Bollinger Bands
A volatility envelope that shows when the market is quiet, and when it's about to explode.
The Structure
John Bollinger developed Bollinger Bands in the 1980s. They consist of three lines:
- Middle Band: 20-period Simple Moving Average
- Upper Band: 20 SMA + 2 standard deviations
- Lower Band: 20 SMA − 2 standard deviations
Because standard deviation measures how spread out the data is, the bands automatically widen when price is volatile and narrow when price is quiet. They're self-adjusting to market conditions.
The 95% Rule (In Theory)
With 2-standard-deviation bands, statistics textbooks say about 95% of price action should fall inside the bands. Real markets are not normally distributed, though: John Bollinger's own empirical estimate is that roughly 88-90% of price action stays inside the bands in practice. The practical point is the same either way: when price does touch the outer band, something meaningful is happening. It's not an extreme move, but it's a statistically notable one.
The Bollinger Band Squeeze
This is one of the most powerful signals in technical analysis.
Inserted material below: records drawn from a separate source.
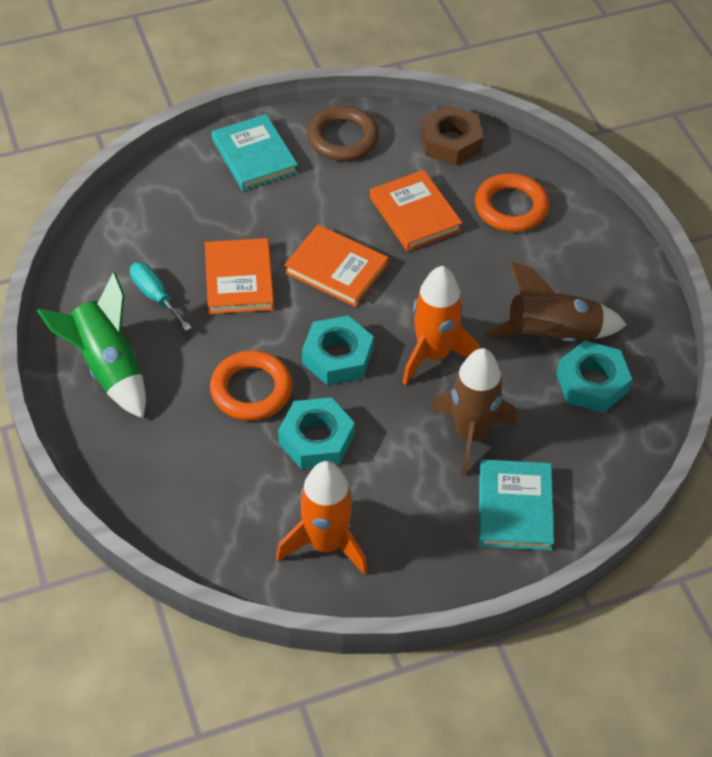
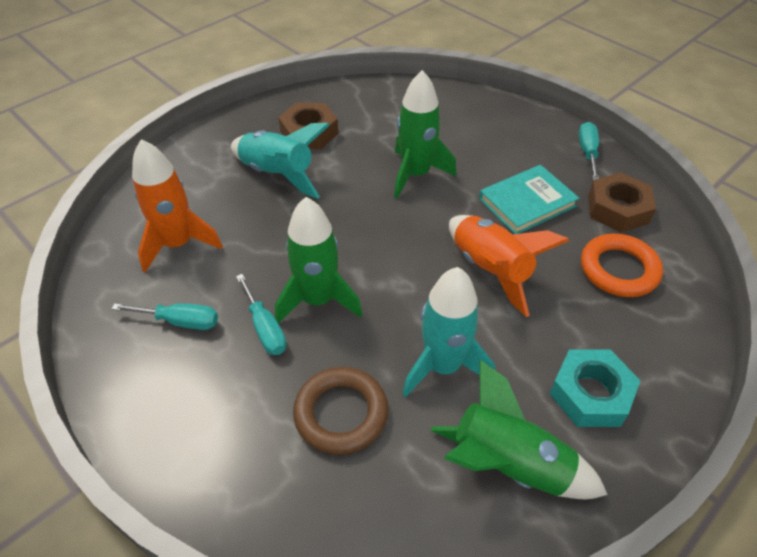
brown nut: 1 -> 2
brown rocket: 2 -> 0
green rocket: 1 -> 3
orange book: 3 -> 0
orange ring: 2 -> 1
turquoise book: 2 -> 1
turquoise nut: 3 -> 1
turquoise rocket: 0 -> 2
turquoise screwdriver: 1 -> 3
When the upper and lower bands move very close together, it means volatility has compressed dramatically. Low volatility periods are typically followed by high volatility periods: the market is "coiling."
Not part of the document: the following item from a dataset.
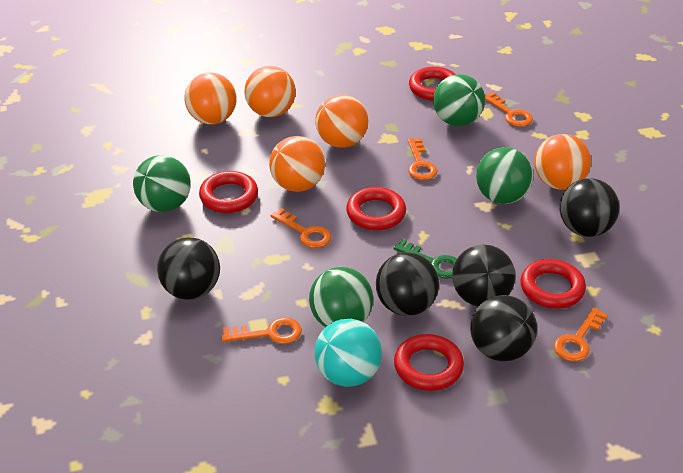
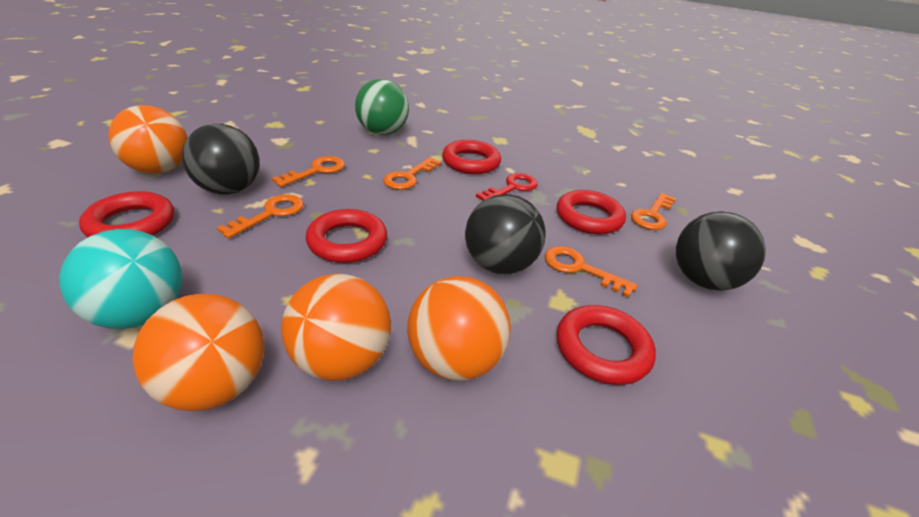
black ball: 5 -> 3
green ball: 4 -> 1
green key: 1 -> 0
orange ball: 5 -> 4
red key: 0 -> 1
The Squeeze tells you a big move is coming. It does NOT tell you which direction. For direction, you need additional signals: a breakout candle, a trend in the higher timeframe, a catalyst event (earnings, NFP, central bank decision).
Walking the Band
In a strong uptrend, price can "walk" the upper Bollinger Band for an extended period, touching or exceeding it candle after candle. Beginners mistake this for an extreme and sell. Experienced traders recognize it as a sign of exceptional momentum and either hold or add to long positions.
The same logic applies in downtrends: walking the lower band signals strong bearish momentum, not an immediate buy opportunity.
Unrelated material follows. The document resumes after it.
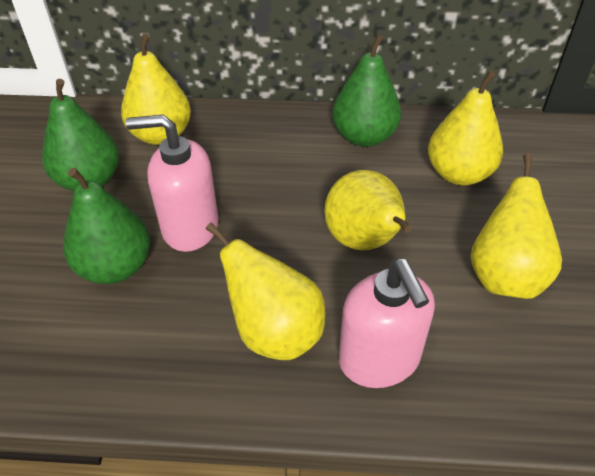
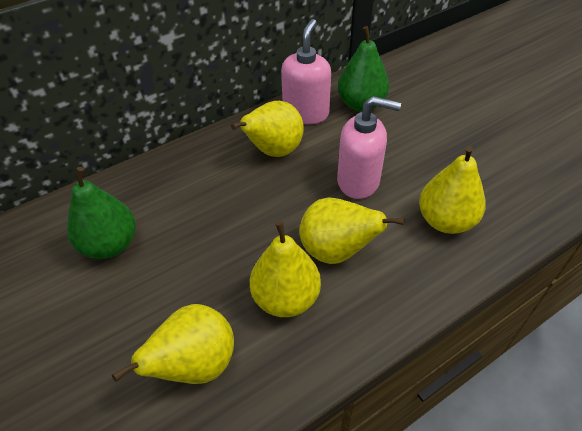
green pear: 3 -> 2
Mean Reversion with Bollinger Bands
In ranging, oscillating markets, Bollinger Bands are excellent for mean-reversion trading:
- Price touches the lower band.
- A bullish reversal candle forms (pin bar, bullish engulfing).
- Enter long, targeting the middle band (20 SMA) or upper band.
This works well in choppy conditions but fails in trends: in a downtrend, touching the lower band is just the continuation of the trend, not a reversal opportunity.
Practical Settings
The standard settings (20, 2) are used by the vast majority of traders. Some adjust to (20, 2.5) for fewer signals at extreme prices. The period and deviation can be changed, but departure from the standard reduces how reliably other traders will react to the same levels.
Key Takeaways
- • Bollinger Bands = 20 SMA (middle) ± 2 standard deviations (upper/lower bands).
- • In theory price stays inside the bands about 95% of the time. John Bollinger's own estimate is roughly 88-90% in real markets.
- • The Squeeze: bands narrow = low volatility = a big move is coming (direction unknown).
- • Walking the band in a strong trend is normal and NOT a sell signal.